As the TAP system is being defined and implemented, more details emerge and here I describe one sub-sub-part of the debug system : the slice inserted between the instruction memory and the instruction decoder.
This DFF+MUX2 is pretty easy to design & layout, and the insertion delay is short enough, so why not add more features ?
The early drafts promised a trap on a given instruction. This can be refined by masking some of the bits to compare and we get two registers (CoMPare and Match). Since latches uses 1/2 the size of DFF and we have a DFF very close, 2 latches are chosen.
This is very helpful during debugging because you don't have to focus on a particular instruction.
- Want to know how many times a given opcode is executed ?
- Want to know which instructions write to a give register ?

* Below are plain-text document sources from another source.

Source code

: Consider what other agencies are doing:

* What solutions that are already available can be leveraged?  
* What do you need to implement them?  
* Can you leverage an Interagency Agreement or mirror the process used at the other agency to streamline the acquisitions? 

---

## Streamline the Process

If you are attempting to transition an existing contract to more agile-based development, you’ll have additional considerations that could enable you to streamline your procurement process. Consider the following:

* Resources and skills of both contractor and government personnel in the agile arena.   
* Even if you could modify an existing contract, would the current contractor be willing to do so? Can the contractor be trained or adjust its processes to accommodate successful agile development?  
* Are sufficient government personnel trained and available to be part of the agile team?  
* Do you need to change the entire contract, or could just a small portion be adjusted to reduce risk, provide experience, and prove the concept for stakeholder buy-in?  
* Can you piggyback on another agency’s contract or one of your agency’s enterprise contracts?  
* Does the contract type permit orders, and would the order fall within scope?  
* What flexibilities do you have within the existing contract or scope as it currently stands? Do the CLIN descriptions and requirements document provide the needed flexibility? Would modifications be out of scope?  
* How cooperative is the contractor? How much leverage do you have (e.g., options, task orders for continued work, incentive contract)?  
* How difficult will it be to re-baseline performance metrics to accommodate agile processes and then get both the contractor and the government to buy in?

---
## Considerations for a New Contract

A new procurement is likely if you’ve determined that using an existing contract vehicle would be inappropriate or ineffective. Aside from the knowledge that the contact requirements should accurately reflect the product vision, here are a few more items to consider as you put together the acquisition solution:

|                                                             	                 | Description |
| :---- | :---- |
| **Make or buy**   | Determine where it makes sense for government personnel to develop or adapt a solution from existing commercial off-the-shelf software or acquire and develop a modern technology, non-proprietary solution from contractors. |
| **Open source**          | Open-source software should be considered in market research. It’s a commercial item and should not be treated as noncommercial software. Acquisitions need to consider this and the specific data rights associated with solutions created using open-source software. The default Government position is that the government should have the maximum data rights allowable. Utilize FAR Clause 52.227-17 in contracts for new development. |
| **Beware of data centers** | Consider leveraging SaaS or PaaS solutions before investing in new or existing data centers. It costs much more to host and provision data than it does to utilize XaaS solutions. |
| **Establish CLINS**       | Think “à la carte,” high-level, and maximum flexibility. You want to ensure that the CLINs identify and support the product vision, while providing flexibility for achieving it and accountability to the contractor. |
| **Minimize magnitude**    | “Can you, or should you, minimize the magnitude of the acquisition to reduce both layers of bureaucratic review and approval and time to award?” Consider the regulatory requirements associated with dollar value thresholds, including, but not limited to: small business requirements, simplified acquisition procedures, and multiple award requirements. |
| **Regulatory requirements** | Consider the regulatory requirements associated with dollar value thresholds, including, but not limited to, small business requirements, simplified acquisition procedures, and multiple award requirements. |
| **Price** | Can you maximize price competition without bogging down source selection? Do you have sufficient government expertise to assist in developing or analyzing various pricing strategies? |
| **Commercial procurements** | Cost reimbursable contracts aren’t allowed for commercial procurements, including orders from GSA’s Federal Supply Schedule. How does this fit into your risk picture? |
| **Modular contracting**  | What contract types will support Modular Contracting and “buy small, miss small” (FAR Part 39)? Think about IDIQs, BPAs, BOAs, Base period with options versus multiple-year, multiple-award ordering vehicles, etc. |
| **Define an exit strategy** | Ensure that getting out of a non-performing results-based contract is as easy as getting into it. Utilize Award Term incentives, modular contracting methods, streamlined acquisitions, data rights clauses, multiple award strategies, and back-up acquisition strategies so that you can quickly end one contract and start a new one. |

- Want to know why a given I/O register or range is overwritten ?
Just set the mask to select the desired field (opcode, register, immediate...) and select the behaviour (trap or count) and you're done.
Some more considerations and compromises...
I dumped one latch to save space. That's the difference between 80 and 96 gates, in a core that is already quite small.
This means that the mask latch must be loaded first then another command loads the instruction chain again, and can't change it at all, so a specific command must also assert Trap_en only when /WR is high while sending a "START" command to the FSM.
The control logic is slightly more complex but the compactness matters. Fewer gates means fewer sources of errors, delay or power sinks.
Just added YGREC8_VHDL.20200730.tgz that includes the TAP/Slice circuit shown above.